Today The Washington Post’s Weekend Section featured A Tour of Civil War Washington. Great stuff, including Lincoln’s Summer home and a fort (now surrounded by apartments) which was the site of the Civil War’s only battle within DC, but Father Goof would like to add a stop.
A few winters ago I needed to take the kids somewhere. A few months before I had taken GoofBoy to Ft. McHenry and GoofGirl wanted to see a fort too. She particularly wanted to see the “cannon-shooters.” I was willing to drive, since we were listening to one of the Harry Potter Books. So I thought I would take them down to Ft. Washington, an enormous fortification on the Potomac that guarded the nation’s capitol. However, I couldn’t find it – I have an extraordinarily bad sense of direction.
But I kept passing signs for Fort Foote. (I’d never heard of it) but finally I gave up on Fort Washington and went to Fort Foote. There was just a dirt parking lot and some woods. We walked around a bit and didn’t see much of anything (although the kids were pretty excited about brightly colored pebble they found – probably from an aquarium).

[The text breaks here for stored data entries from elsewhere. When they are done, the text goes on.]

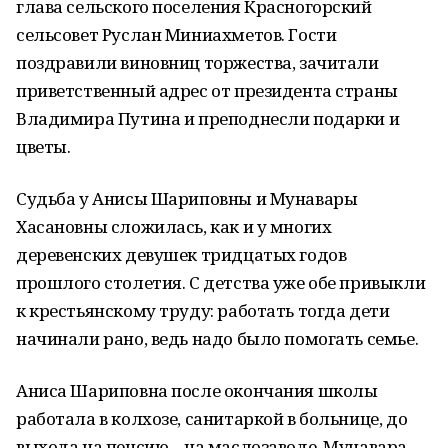
глава сельского поселения Красногорский
сельсовет Руслан Миниахметов. Гости
поздравили виновниц торжества, зачитали
приветственный адрес от президента страны
Владимира Путина и преподнесли подарки и
цветы.
Судьба у Анисы Шариповны и Мунавары
Хасановны сложилась, как и у многих
деревенских девушек тридцатых годов
прошлого столетия. С детства уже обе привыкли
к крестьянскому труду: работать тогда дети
начинали рано, ведь надо было помогать семье.
Аниса Шариповна после окончания школы
работала в колхозе, санитаркой в больнице, до
выхода на пенсию – на маслозаводе. Мунавара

Then we found a path into the woods. There were some odd little hills. Then we found historic markers that explained that Ft. Foote was an earthwork so there were no massive stonewalls, just big piles of dirt. We started wandering around. We found some ruins of barracks, cannons, and spectacular views of the Potomac River.
I love our National Parks and will go on Ranger walk after Ranger walk (I’m the guy asking annoying questions!) As a visit to the website shows, this is not one of the gems of the system - no events, no talks, not reconstructions, not much of anything. But that made it awesome! I let GoofBoy take the lead, GoofGirl followed him and I took the rear (in case there were any Confederates infiltrating.) When we came to a creaking bridge – there was no one around to tell us not to climb on it.
We just run around, exploring and climbing onto and into.
Gettysburg it ain’t, but the site’s lack of importance and development of the site gave it its charm and made for a great day of exploration and adventure.